Jane Lindholm: Two-thirds of all the electricity in Vermont comes from a huge hydro-electric plant in Canada, and a nuclear plant in Southern Vermont, owned by a company in New Orleans. When contracts with these two out-of-state entities expire in a few years, Vermont’s rates could almost double. And residents are getting nervous.

At the scenic waterfalls in the center of Middlebury, Anders Holm thinks he’s found an answer for this town of 8,000 people. The local doctor is resurrecting the Middlebury Electric Company, which used the falls in the late 1800’s and early 1900’s to generate all of the town’s electricity. Holm says today, the falls could light up as many as 500 homes.

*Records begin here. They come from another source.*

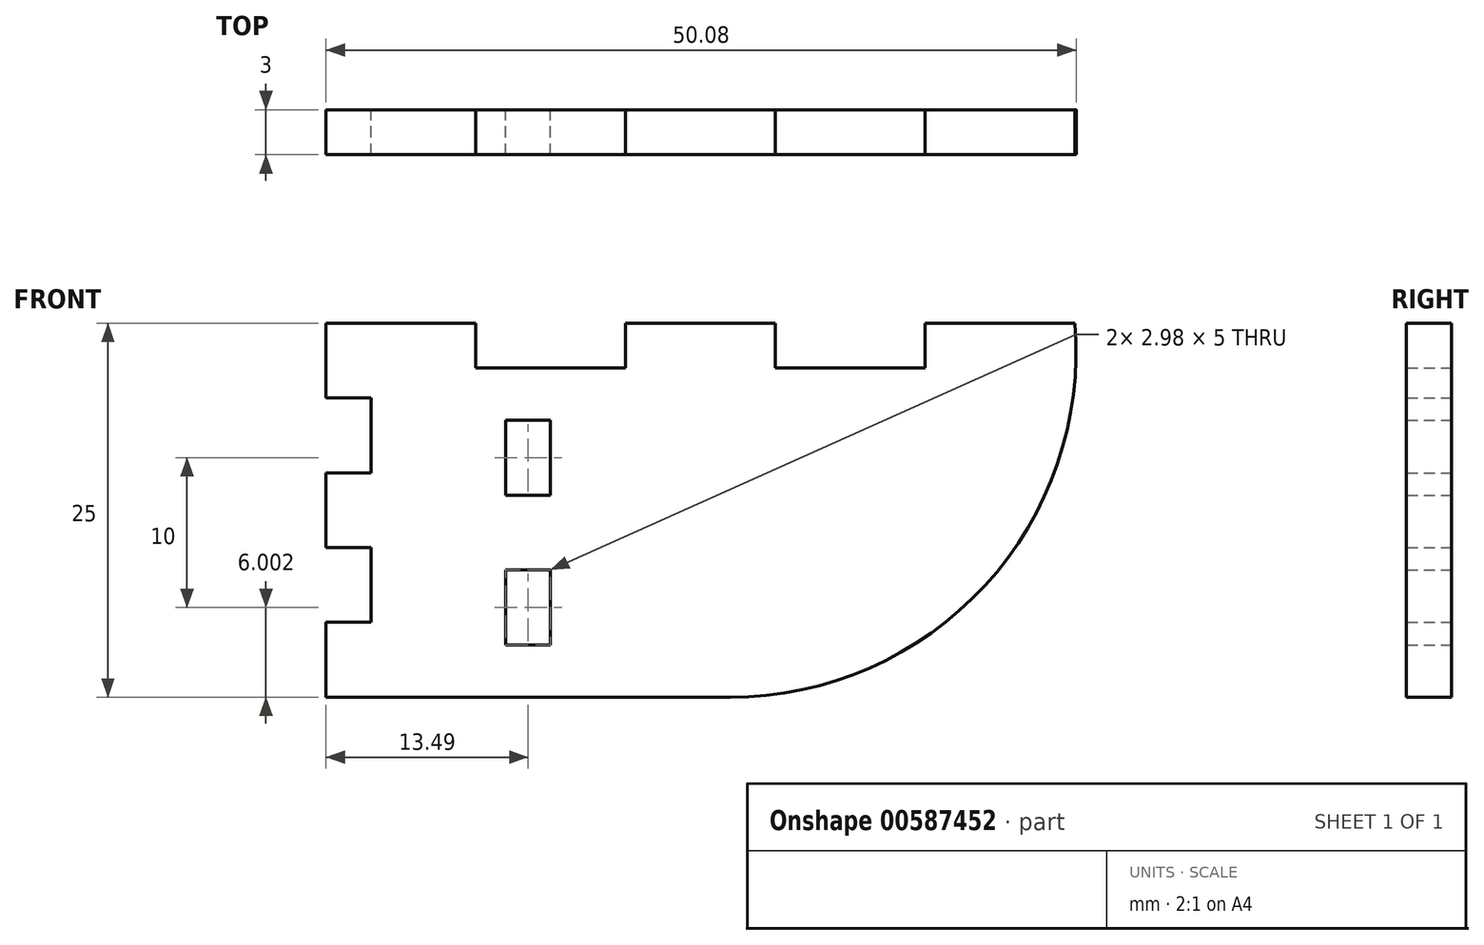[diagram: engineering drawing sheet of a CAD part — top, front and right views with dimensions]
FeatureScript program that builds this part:
annotation { "Feature Type Name" : "Feature", "Feature Type Description" : "" }
export const myFeature = defineFeature(function(context is Context, id is Id, definition is map)
    precondition{}
    {
        {
            var Q0;
            Q0=qCreatedBy(makeId("Front.planeOp"),FACE);
            var sketch = newSketch(context, id + "F0", { "sketchPlane" : qUnion([Q0])});
            skLineSegment(sketch, "E0", {"start": v(-63.57, 23.04) * mm, "end": v(-13.57, 23.04) * mm, "construction": true});
            skArc(sketch, "E1", {"start": v(-36.57, -1.96) * mm, "mid": v(-19.58, 5.5) * mm, "end": v(-13.57, 23.04) * mm});
            skLineSegment(sketch, "E2", {"start": v(-36.57, -1.96) * mm, "end": v(-63.57, -1.96) * mm});
            skLineSegment(sketch, "E3", {"start": v(-63.57, 23.04) * mm, "end": v(-63.57, -1.96) * mm, "construction": true});
            skLineSegment(sketch, "E4", {"start": v(-63.57, 23.04) * mm, "end": v(-53.57, 23.04) * mm});
            skLineSegment(sketch, "E5", {"start": v(-53.57, 23.04) * mm, "end": v(-53.57, 20.04) * mm});
            skLineSegment(sketch, "E6", {"start": v(-53.57, 20.04) * mm, "end": v(-43.57, 20.04) * mm});
            skLineSegment(sketch, "E7", {"start": v(-43.57, 20.04) * mm, "end": v(-43.57, 23.04) * mm});
            skLineSegment(sketch, "E8", {"start": v(-43.57, 23.04) * mm, "end": v(-33.57, 23.04) * mm});
            skLineSegment(sketch, "E9", {"start": v(-33.57, 23.04) * mm, "end": v(-33.57, 20.04) * mm});
            skLineSegment(sketch, "E10", {"start": v(-33.57, 20.04) * mm, "end": v(-23.57, 20.04) * mm});
            skLineSegment(sketch, "E11", {"start": v(-23.57, 20.04) * mm, "end": v(-23.57, 23.04) * mm});
            skLineSegment(sketch, "E12", {"start": v(-23.57, 23.04) * mm, "end": v(-13.57, 23.04) * mm});
            skLineSegment(sketch, "E13", {"start": v(-63.57, 23.04) * mm, "end": v(-63.57, 18.04) * mm});
            skLineSegment(sketch, "E14", {"start": v(-63.57, 18.04) * mm, "end": v(-60.57, 18.04) * mm});
            skLineSegment(sketch, "E15", {"start": v(-60.57, 18.04) * mm, "end": v(-60.57, 13.04) * mm});
            skLineSegment(sketch, "E16", {"start": v(-60.57, 13.04) * mm, "end": v(-63.57, 13.04) * mm});
            skLineSegment(sketch, "E17", {"start": v(-63.57, 13.04) * mm, "end": v(-63.57, 8.04) * mm});
            skLineSegment(sketch, "E18", {"start": v(-63.57, 8.04) * mm, "end": v(-60.57, 8.04) * mm});
            skLineSegment(sketch, "E19", {"start": v(-60.57, 8.04) * mm, "end": v(-60.57, 3.04) * mm});
            skLineSegment(sketch, "E20", {"start": v(-60.57, 3.04) * mm, "end": v(-63.57, 3.04) * mm});
            skLineSegment(sketch, "E21", {"start": v(-63.57, 3.04) * mm, "end": v(-63.57, -1.96) * mm});
            skLineSegment(sketch, "E22.bottom", {"start": v(-51.57, 1.54) * mm, "end": v(-48.59, 1.54) * mm});
            skLineSegment(sketch, "E22.top", {"start": v(-51.57, 6.54) * mm, "end": v(-48.59, 6.54) * mm});
            skLineSegment(sketch, "E22.left", {"start": v(-51.57, 1.54) * mm, "end": v(-51.57, 6.54) * mm});
            skLineSegment(sketch, "E22.right", {"start": v(-48.59, 1.54) * mm, "end": v(-48.59, 6.54) * mm});
            skLineSegment(sketch, "E23.bottom", {"start": v(-51.57, 11.54) * mm, "end": v(-48.59, 11.54) * mm});
            skLineSegment(sketch, "E23.top", {"start": v(-51.57, 16.54) * mm, "end": v(-48.59, 16.54) * mm});
            skLineSegment(sketch, "E23.left", {"start": v(-51.57, 11.54) * mm, "end": v(-51.57, 16.54) * mm});
            skLineSegment(sketch, "E23.right", {"start": v(-48.59, 11.54) * mm, "end": v(-48.59, 16.54) * mm});
            skSolve(sketch);
        }
        {
            var Q0;
            Q0 = qSketchRegion(id + "F0", true);
            extrude(context, id + "F1", {"entities" : qUnion([Q0]), "depth" : 3 * mm, "offsetDistance" : 25 * mm});
        }
    });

Anders Holm: Every kilowatt hour that you produce locally is one less kilowatt hour that you have to buy from Massachusetts or wherever. And certainly I’d like to think that the kind of electricity we’d be producing here is very low impact and supported by the community.

Not just the community, but also town officials. John Tenny chairs the Middlebury Board of Selectmen.

John Tenny: The cost of this power would be a reliable cost, and we would not be in a position that was dictated by outside interests that we could not control.

There’s still a lot to be figured out. Anders Holm estimates construction costs could top $4 million. The town’s tax burden is already high, so Holm needs to find outside investors before the selectboard will approve the plan.

And that’s the sticking point. But Holm and Tenny both seem confident that investors and grants will be forthcoming, and that Middlebury could reap the benefits of small hydropower by 2012 — just as the state’s big energy contracts expire.

Local environmentalist and writer Bill McKibben wrote the first mainstream book about climate change 20 years ago. Now, standing at the base of the falls, McKibben says he wants to see this kind of downsizing nationwide.

Bill McKibben: We have the sun, we have the wind, we have the water. These are the kind of small sources that could give us not only enough energy, but a kind of new economy.

Most officials think small-scale generation will never completely replace the reliable base power from large corporations. But, as Anders Holm will tell you, every little bit helps.

In Middlebury, Vermont, I’m Jane Lindholm for Marketplace.